A solar charger enables you to harness the power of the sun to charge devices. However charging a laptop with a solar panel isn’t as straight forward as many hope it will be. Many are left disappointed when they hook up their solar chargers to their laptops in the hope of charging their devices and it doesn’t charge. This is not to say you can’t charge a laptop with a solar panel. Yes you can!
You can use a solar panel to directly charge a laptop with a solar panel rated at 60 to 100 watts and the voltage must be 18v or above. A laptop requires a voltage of around 16 -18.5v to charge. This will be indicated on the adapter. If the voltage doesn’t match then it is sure not to charge. A 60-100watt panel can be sufficient to give you 5 amps on a sunny day.
The reason it doesn’t work for most solar panels is because most solar panels are rated at 12V and maybe reach a high voltage of 14v. The amps from these panels may also be insignificant and not charge the solar panel at all.
When picking a solar panel be aware of these things:
A higher voltage rating than the laptop’s adapter rating will damage your device. A lower voltage may not damage the your device but it will not charge properly.

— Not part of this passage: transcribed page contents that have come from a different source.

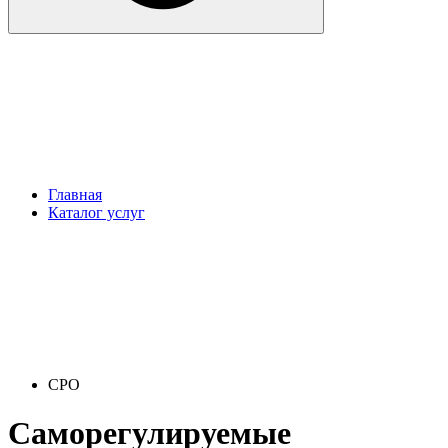
Главная
Каталог услуг
СРО
Саморегулируемые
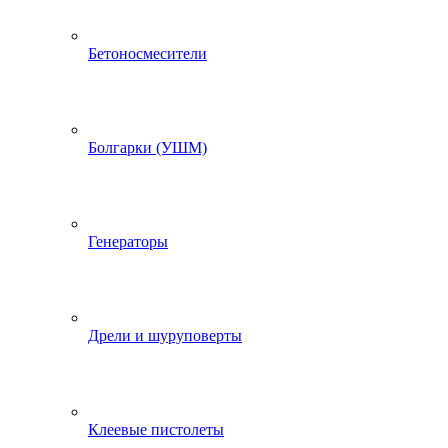
Бетоносмесители
Болгарки (УШМ)
Генераторы
Дрели и шуруповерты
Клеевые пистолеты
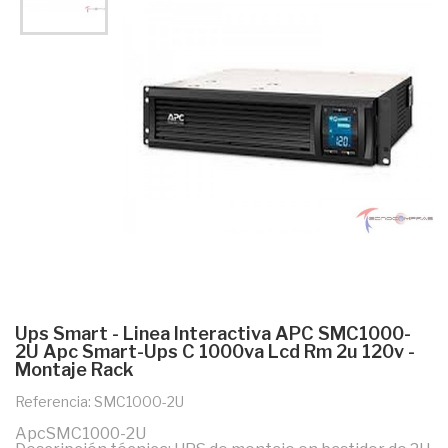
Ups Smart - Linea Interactiva APC SMC1000-
2U Apc Smart-Ups C 1000va Lcd Rm 2u 120v -
Montaje Rack
Referencia: SMC1000-2U
ApcSMC1000-2U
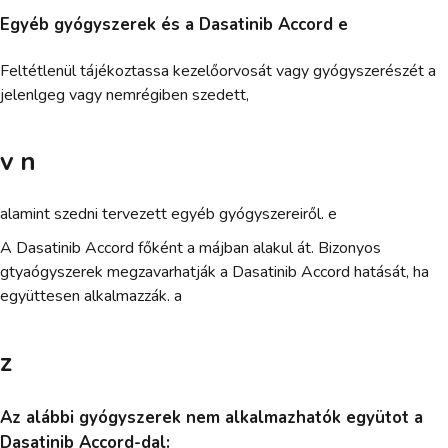
Egyéb gyógyszerek és a Dasatinib Accord e
Feltétlenül tájékoztassa kezelőorvosát vagy gyógyszerészét a
jelenlgeg vagy nemrégiben szedett,
v n
alamint szedni tervezett egyéb gyógyszereiről. e
A Dasatinib Accord főként a májban alakul át. Bizonyos
gtyaógyszerek megzavarhatják a Dasatinib Accord hatását, ha
együttesen alkalmazzák. a
z
Az alábbi gyógyszerek nem alkalmazhatók együtot a
Dasatinib Accord-dal:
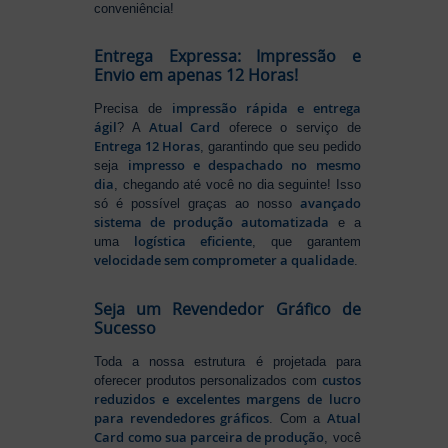
conveniência!
Entrega Expressa: Impressão e
Envio em apenas 12 Horas!
impressão rápida e entrega
Precisa de
ágil
Atual Card
? A
oferece o serviço de
Entrega 12 Horas
, garantindo que seu pedido
impresso e despachado no mesmo
seja
dia
, chegando até você no dia seguinte! Isso
avançado
só é possível graças ao nosso
sistema de produção automatizada
e a
logística eficiente
uma
, que garantem
velocidade sem comprometer a qualidade
.
Seja um Revendedor Gráfico de
Sucesso
Toda a nossa estrutura é projetada para
custos
oferecer produtos personalizados com
reduzidos e excelentes margens de lucro
para revendedores gráficos
Atual
. Com a
Card como sua parceira de produção
, você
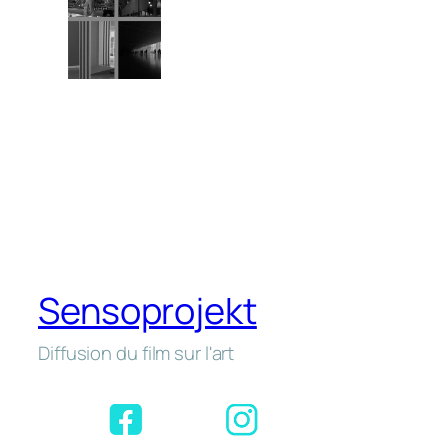
Sensoprojekt
Diffusion du film sur l'art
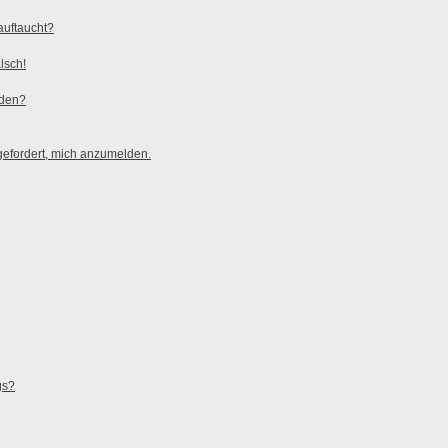
auftaucht?
lsch!
rden?
gefordert, mich anzumelden.
gs?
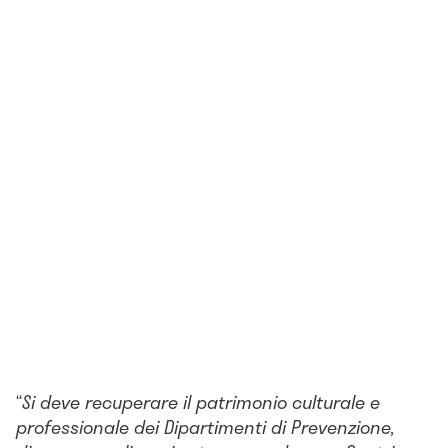
“
S
i deve recuperare il patrimonio culturale e
professionale dei Dipartimenti di Prevenzione,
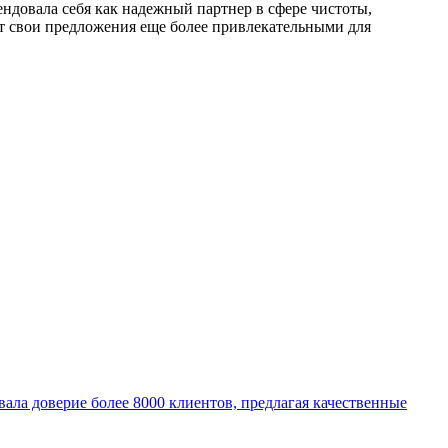
ендовала себя как надежный партнер в сфере чистоты,
ет свои предложения еще более привлекательными для
евала доверие более 8000 клиентов, предлагая качественные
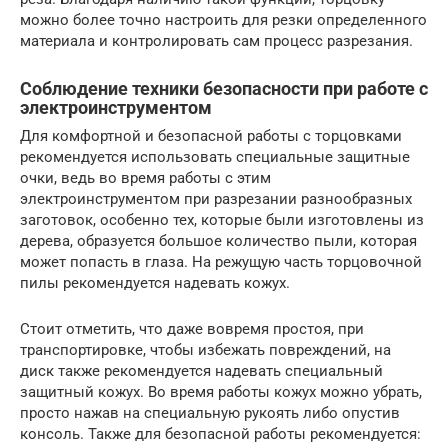
можно более точно настроить для резки определенного
материала и контролировать сам процесс разрезания.
Соблюдение техники безопасности при работе с
электроинструментом
Для комфортной и безопасной работы с торцовками
рекомендуется использовать специальные защитные
очки, ведь во время работы с этим
электроинструментом при разрезании разнообразных
заготовок, особенно тех, которые были изготовлены из
дерева, образуется большое количество пыли, которая
может попасть в глаза. На режущую часть торцовочной
пилы рекомендуется надевать кожух.
Стоит отметить, что даже вовремя простоя, при
транспортировке, чтобы избежать повреждений, на
диск также рекомендуется надевать специальный
защитный кожух. Во время работы кожух можно убрать,
просто нажав на специальную рукоять либо опустив
консоль. Также для безопасной работы рекомендуется:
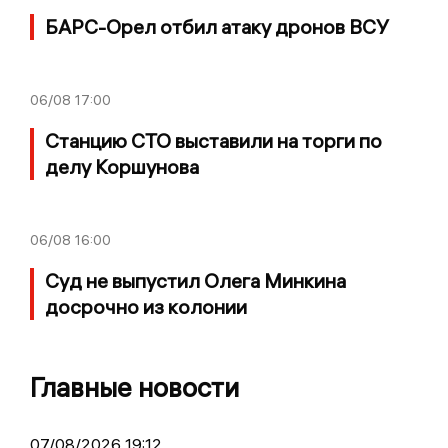
БАРС-Орел отбил атаку дронов ВСУ
06/08
17:00
Станцию СТО выставили на торги по
делу Коршунова
06/08
16:00
Суд не выпустил Олега Минкина
досрочно из колонии
Главные новости
07/08/2026 19:12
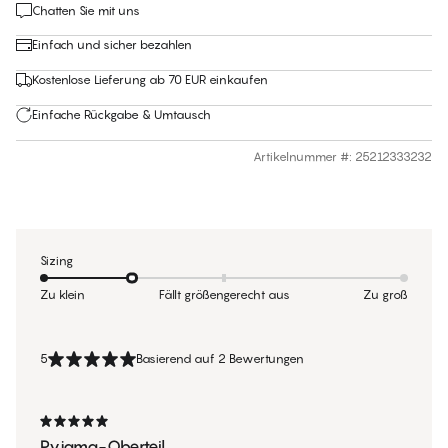
Chatten Sie mit uns
Einfach und sicher bezahlen
Kostenlose Lieferung ab 70 EUR einkaufen
Einfache Rückgabe & Umtausch
Artikelnummer #
:
25212333232
Sizing
Zu klein
Fällt größengerecht aus
Zu groß
5
Basierend auf 2 Bewertungen
Pyjama-Oberteil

A higher current than your device rating may not damage your device and you shouldn’t see any issues with this as long as you match the voltage. The thing is just don’t go overboard and you won’t see any performance issues.
A low current cannot damage your laptop but this may be insignificant to charge your battery. You might see the laptop charging but the laptop when not power on, or you may run on power but the battery won’t charge.
As stated before you need 3 to 5 amps to charge a laptop. So if you need like around 18 to 20 volts that will be around 50 watts.
3A x 20V = 60 Watts
So theoretically you need a solar panel rated at 60 Watts or higher to charge your laptop.
There are different connectors for different laptops. This applies when you are replacing your adaptors and also when choosing a solar panel. Ensure to match your connector size to the solar panel. But luckily most solar panels come with different size connectors
|Laptop||DC Connector size|
|Acer||5.5 x 1.7 mm|
|Asus||4.0 x 1.35 mm|
|HP/Dell||7.4 x 5.0 mm|
|Samsung||5.5 x 2.5 mm|
|Lenovo||7.9 x 5.6 mm|
Reverse polarity is when a solar panel rather than charging a battery it discharges it. This is especially a risk during night time when there is no sunlight and voltage of the laptop drops to lower than that of battery. Most modern panels come with a blocking diode to prevent reverse polarity and some laptops have also embedded a form of reverse polarity protection on its circuit.
Downside of Charging Your Laptop with a Solar Charger
The output from a solar panel is dependent on size and amount of sunlight. Solar panels are known to be low efficiency and the best output you can get from a solar charger won’t exceed 30%.
This means that even the voltage may be dropping time to time and it is only when you are getting direct sunlight between midday and the afternoon can you truly use a solar charger on your laptop.
It is this or either you may have to get a bigger size solar panel to cover for the efficiency/conversion losses. The good news is you have a better choice if this two options are out of the questions.
Why you need a power bank
You remove so many risks of frying your laptop when you use a power bank rather than using the solar panel to directly charge a laptop. Because of the voltage and current changes from the solar panel you may end up not charging your laptop at all. Especially if you intend to leave it unattended.
Charging a Power bank with the solar panel is the best option because even with current and voltage changes it will still charge the power bank. I use the Maxoak Power bank, a massive 50000mAh lithium-ion battery bank that will act as two extra batteries for you laptop. It has multiple dc connectors compatible with most laptops. It comes with 6 output ports for laptops, tablet and USB. The multiple outputs allow you to charge several devices at once.
I like it because I can recharge it with my 60W Allpowers Solar Panel through its 16.V/2.5A DC input. It is bigger than most power banks (briefcase size) but easily fits my backpack, doesn’t weigh much (2.77 lb) And of course once I use it to recharge my laptop I can recharge it with my solar panels when I am in the outdoors or using an AC plug when indoors.
Also consider a Power Station
A portable power station unlike the power bank is more than just a battery. It combines an inverter, charge controller and the wiring to make it easier for plug and play system to use with solar panels. The LiFePO4 battery in power stations is also much safer than a Lithium-ion in power banks that are more susceptible to exploding. You can also use it to charge other devices like a CPAP and even power your refrigerator with either an AC or DC power supply.